Abstract Genomic defect and Casein Kinase II-mediated hyper-phosphorylation of Ikaros tumor suppressor cause the loss of function of Ikaros, and Ikaros dysfunction is characteristics of high-risk B-cell acute lymphoblastic leukemia (HR B-ALL) with poor prognosis. The increased activation of the PI3K/AKT/mTOR pathway is also observed in HR B-ALL and identifies mTOR as an attractive therapeutic target in HR B-ALL. Here, we report that Ikaros represses MTOR transcription and Ikaros' ability to repress MTOR in leukemia is impaired by oncogenic CK2 kinase. Treatment with the CK2 inhibitor, CX-4945, enhances Ikaros activity as a repressor of MTOR, resulting in reduced expression of MTOR in HR B-ALL. Thus, we designed a novel therapeutic approach that implements dual targeting of mTOR: direct inhibition of the mTOR protein (with rapamycin), in combination with Ikaros-mediated transcriptional repression of the MTOR gene (using the CK2 inhibitor, CX-4945).

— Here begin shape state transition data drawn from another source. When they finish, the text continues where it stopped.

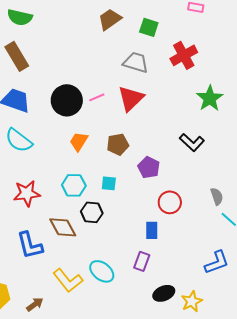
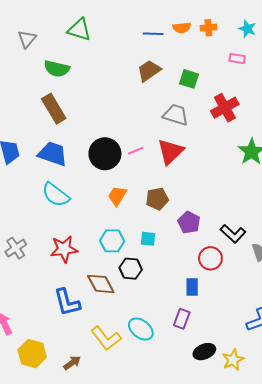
black L-shape: (192, 142) -> (233, 234), moved

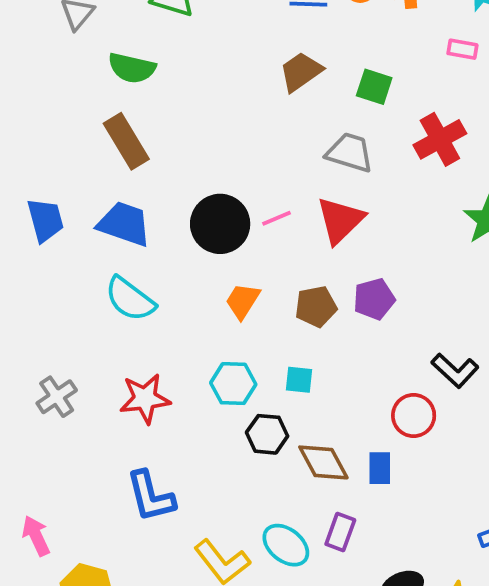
purple pentagon: (189, 222) -> (374, 299), moved, turned 30
brown diamond: (101, 284) -> (323, 462), moved
purple rectangle: (182, 319) -> (340, 532), moved

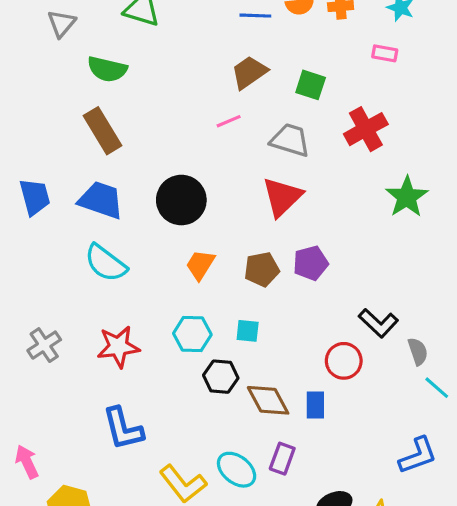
pink line: (276, 218) -> (229, 121), moved

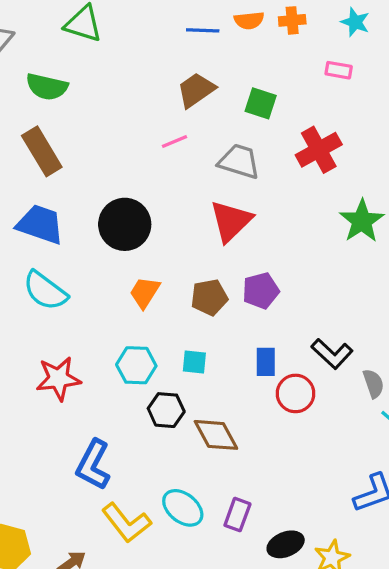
blue rectangle: (315, 405) -> (266, 362), moved
blue L-shape: (123, 429) -> (93, 465), moved, turned 42
purple rectangle: (282, 459) -> (237, 515), moved

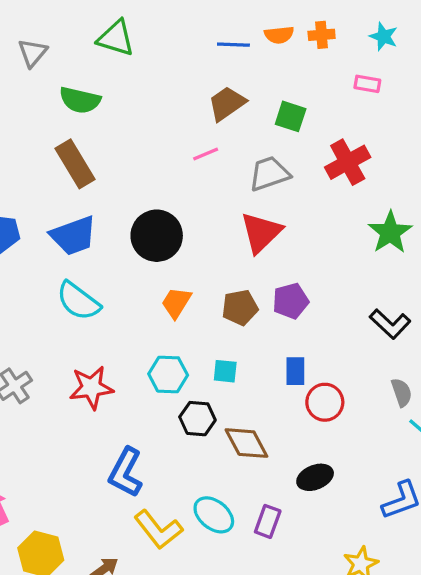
gray trapezoid: (239, 161) -> (269, 174), turned -36
blue trapezoid: (40, 224) -> (73, 236), turned 141
black L-shape: (332, 354) -> (390, 324), moved
black ellipse: (286, 544) -> (315, 477), moved

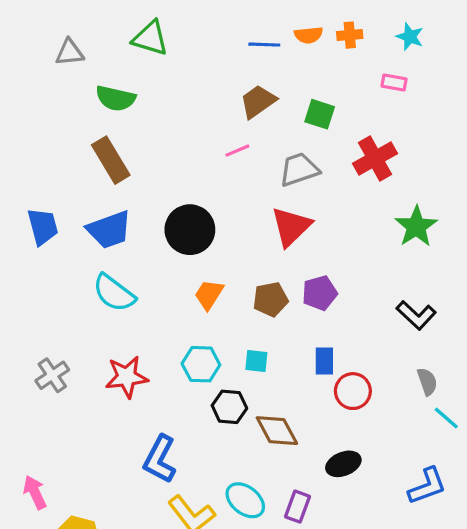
gray triangle: (33, 53) -> (70, 52), turned 44

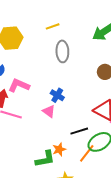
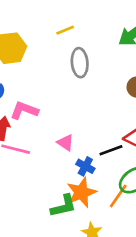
blue cross: (57, 95) -> (85, 166), moved
black line: (79, 131) -> (111, 150), moved
orange star: (59, 149) -> (81, 192), size x1.6

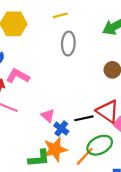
pink triangle: (66, 143) -> (48, 116), moved

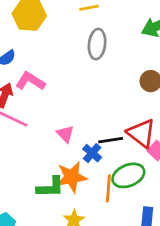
blue cross: (61, 129) -> (92, 153), moved
orange line: (85, 156) -> (108, 188), turned -42

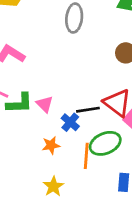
orange star: (72, 177) -> (51, 145), size x0.6
green L-shape: (50, 187) -> (19, 103), moved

Combination treatment with rapamycin and CX-4945 shows synergistic therapeutic effects in vitro and in patient-derived xenografts from HR B-ALL. These data suggest that such therapy has the potential to reduce the death rate in HR B-ALL. The dual targeting of oncogene transcription, combined with inhibition of the corresponding oncoprotein provides a paradigm for a novel precision medicine approach for treating hematological malignancies. Citation Format: Chunhua Song, Zheng Ge, Yali Ding, Bihua Tan, Elanora Dovat, Yiping Yang, Chandrika Gowda, Sinisa Dovat. Dual targeting of CK2 and MTOR as a novel therapeutic approach for high-risk B-cell acute lymphoblastic leukemia [abstract]. In: Proceedings of the American Association for Cancer Research Annual Meeting 2021; 2021 Apr 10-15 and May 17-21. Philadelphia (PA): AACR; Cancer Res 2021;81(13_Suppl):Abstract nr 1047.